■ Stored data entries
————————

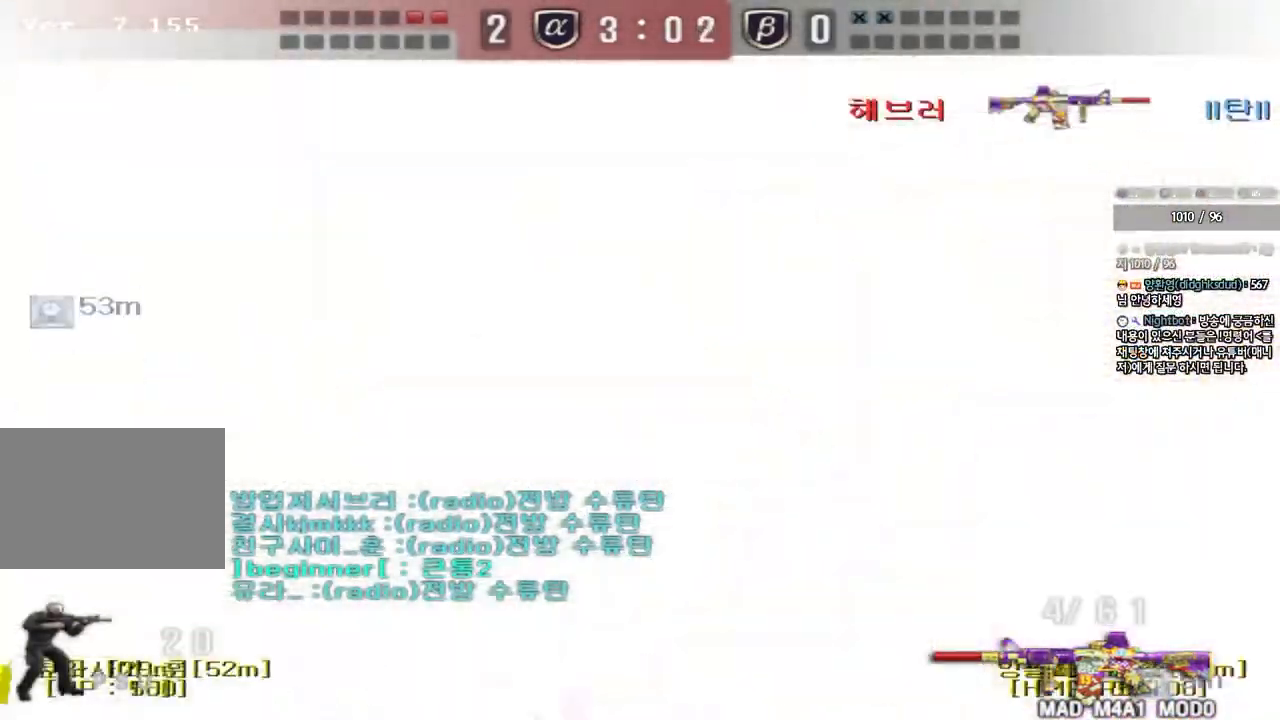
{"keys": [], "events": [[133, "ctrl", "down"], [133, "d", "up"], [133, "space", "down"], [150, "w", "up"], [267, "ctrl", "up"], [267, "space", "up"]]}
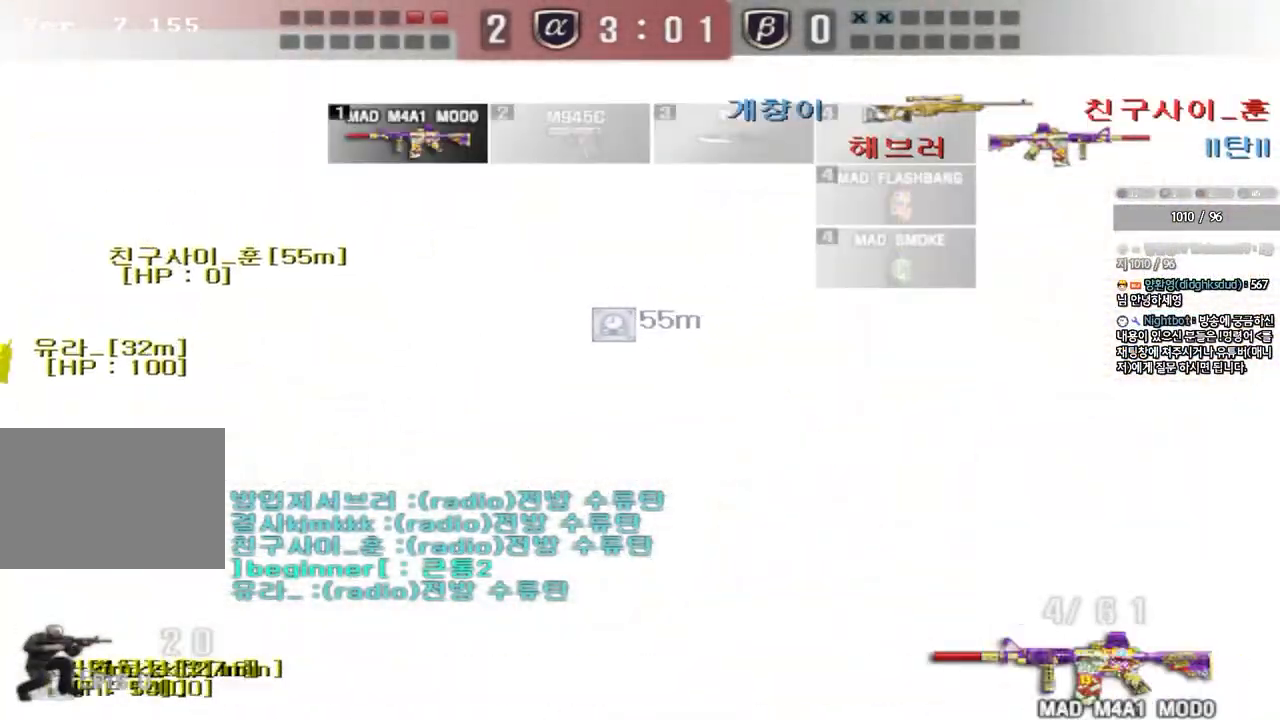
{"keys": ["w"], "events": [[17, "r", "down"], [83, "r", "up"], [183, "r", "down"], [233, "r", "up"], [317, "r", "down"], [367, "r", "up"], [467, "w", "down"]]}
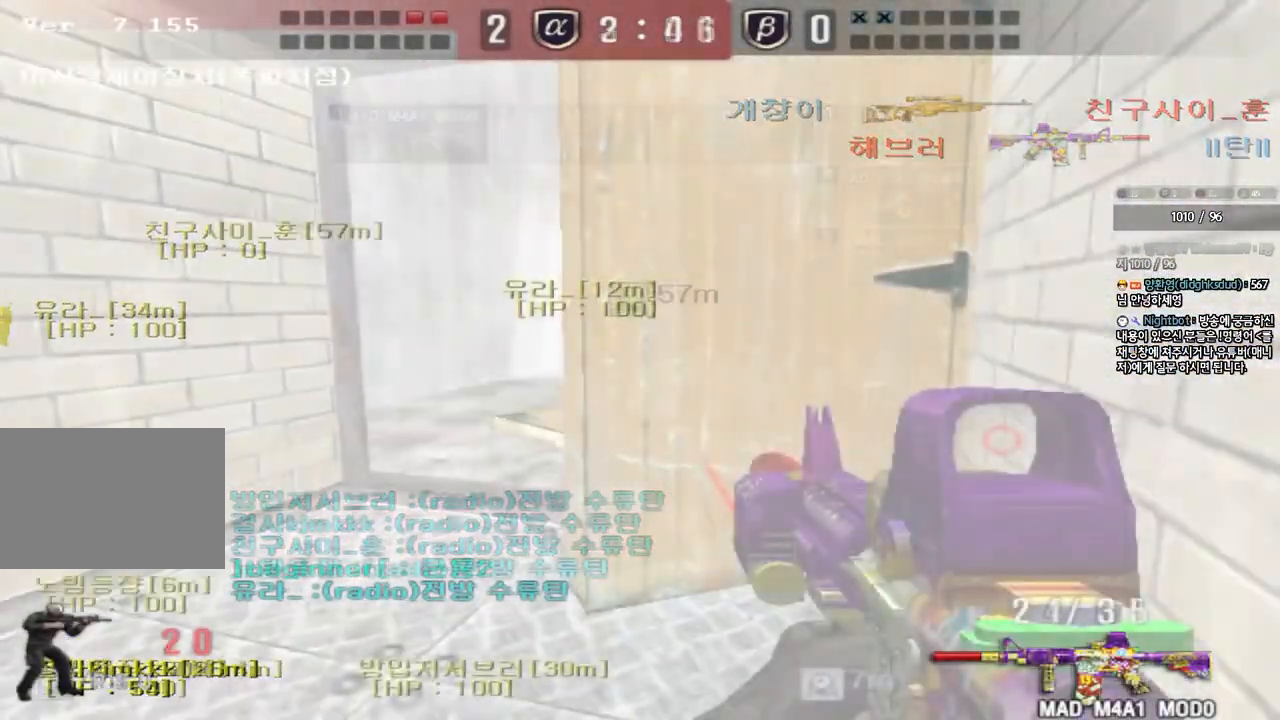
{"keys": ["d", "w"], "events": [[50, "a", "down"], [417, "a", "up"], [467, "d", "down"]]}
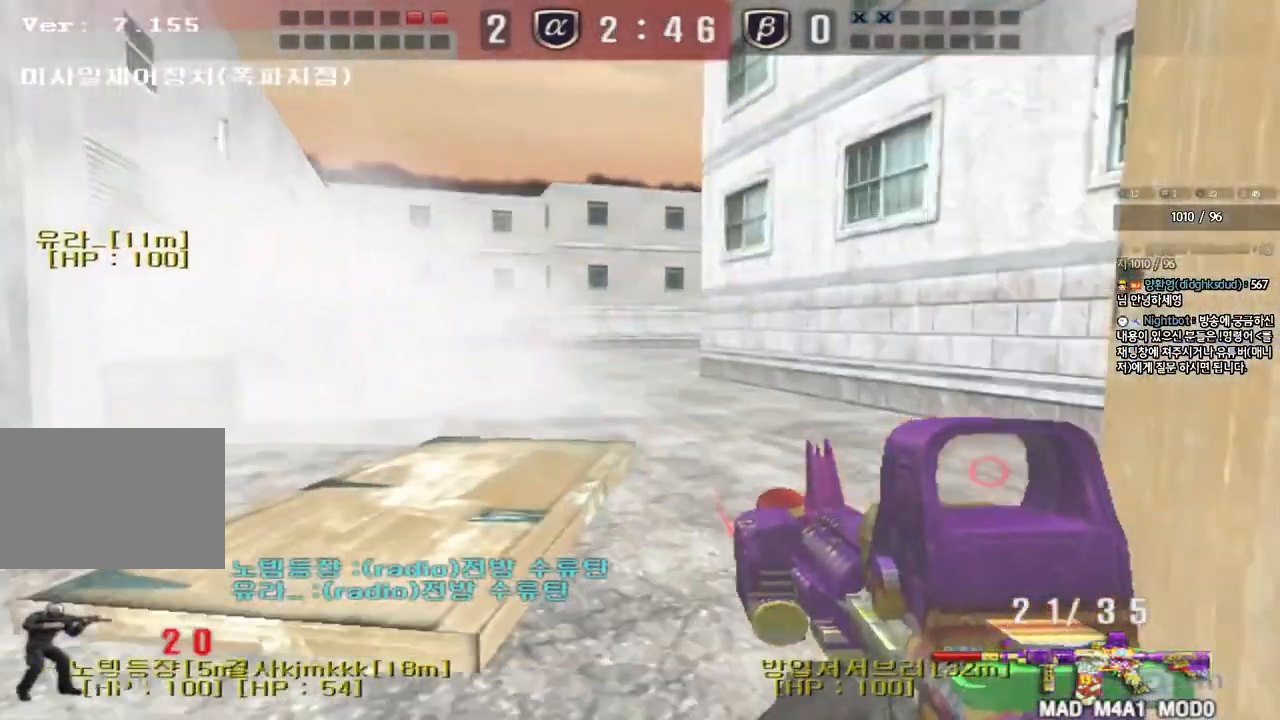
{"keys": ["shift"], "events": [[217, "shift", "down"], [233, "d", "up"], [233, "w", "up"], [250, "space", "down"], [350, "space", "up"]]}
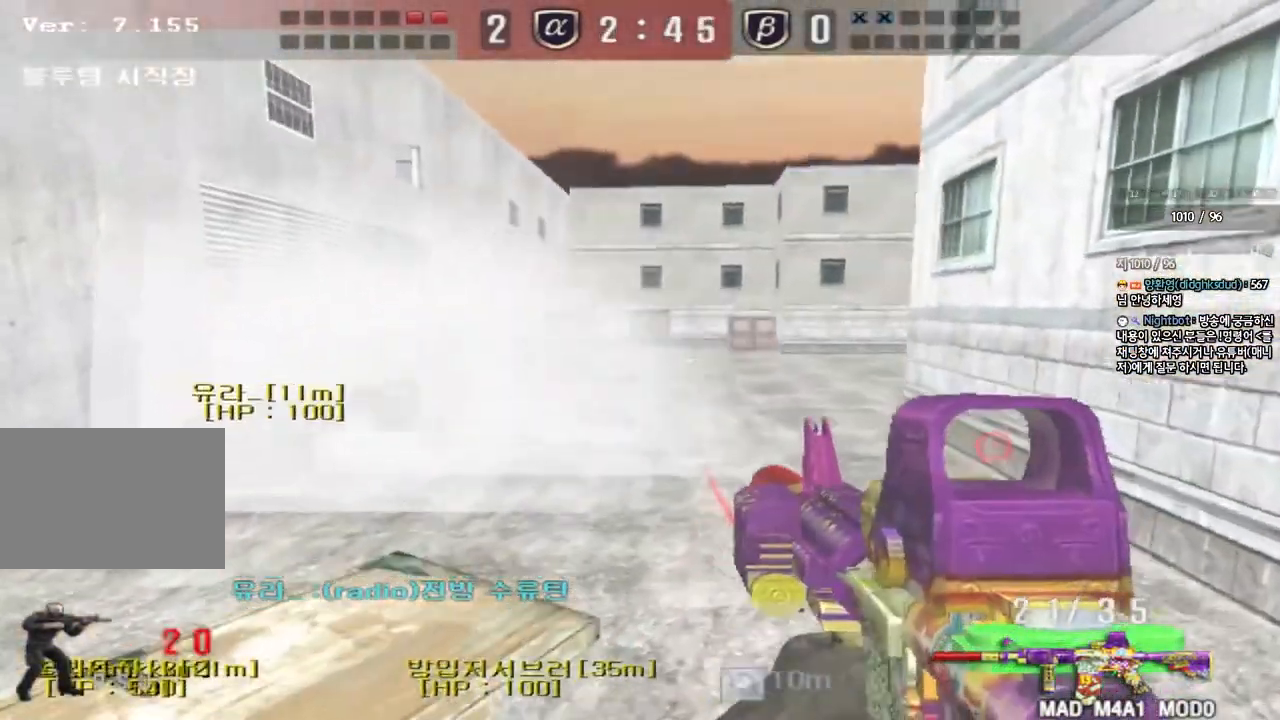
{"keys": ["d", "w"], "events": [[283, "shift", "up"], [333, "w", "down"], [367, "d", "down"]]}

————————

■ EXERCISE
Every entry above should be returned exactly, with no images included.

■ RESPONSE BOX
{"keys": [], "events": [[133, "ctrl", "down"], [133, "d", "up"], [133, "space", "down"], [150, "w", "up"], [267, "ctrl", "up"], [267, "space", "up"]]}
{"keys": ["w"], "events": [[17, "r", "down"], [83, "r", "up"], [183, "r", "down"], [233, "r", "up"], [317, "r", "down"], [367, "r", "up"], [467, "w", "down"]]}
{"keys": ["d", "w"], "events": [[50, "a", "down"], [417, "a", "up"], [467, "d", "down"]]}
{"keys": ["shift"], "events": [[217, "shift", "down"], [233, "d", "up"], [233, "w", "up"], [250, "space", "down"], [350, "space", "up"]]}
{"keys": ["d", "w"], "events": [[283, "shift", "up"], [333, "w", "down"], [367, "d", "down"]]}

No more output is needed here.